── SEITENTEXT ──

Reform ohne Demokratie?

Die offizielle Trauerzeremonie für das verstorbene chinesische Politbüromitglied Hu Yaogang wurde aus der „Halle des Volkes“ über Lautsprecher an das auf dem Platz des Himmlischen Friedens versammelte Volk übertragen. Die BBC berichtete, Hunderttausende hätten schweigend zugehört. Nach der Feier seien die Staats- und Parteiführer einen Augenblick oben auf die Treppe des Hallenportals getreten und hätten stumm die Menge angestarrt, bevor sie in ihre sargähnlichen Luxuslimousinen verschwanden. Wenn es so war, ist das eine Szene von praller Symbolik; KP-Generalsekretär Zhao Ziyang, in dieser Funktion Nachfolger Hus, hat in der Totenehrung Hu als exemplarischen Kommunisten und Reformer für die Parteiführung vereinnahmt. Er hat zugleich jede Erklärung dafür verweigert, warum Hu Anfang 1987 gestürzt wurde. Diese Erklärung forderten aber die demonstrierenden Studenten und damit zugleich Aufklärung und Debatte über die Weiterführung insbesondere der politischen Reform.

Die Studenten stehen in ihrer Mehrheit selbst auf dem Boden der Reformpolitik, und sie ehren in Hu einen jener aufgeklärten Bürokraten, die unter der Führung Deng Xiaopings die stalinistische Bürokratie Maos und der Viererbande ablösten, um die Herrschaft der KPCh zu retten.

───
── DATENAUSZUG ──

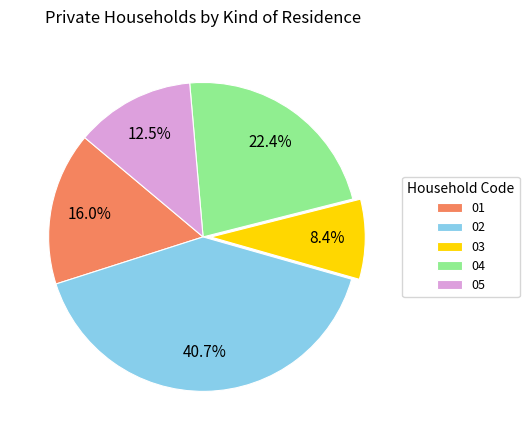

Which slice is the largest?

02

───

▸ **AUFGABE**:
Wer berichtete laut Seitentext, dass Hunderttausende bei der Trauerfeier schweigend zugehört hätten? Verwende zum Antworten nur den Seitentext.

▸ **ANTWORT**:
Die BBC.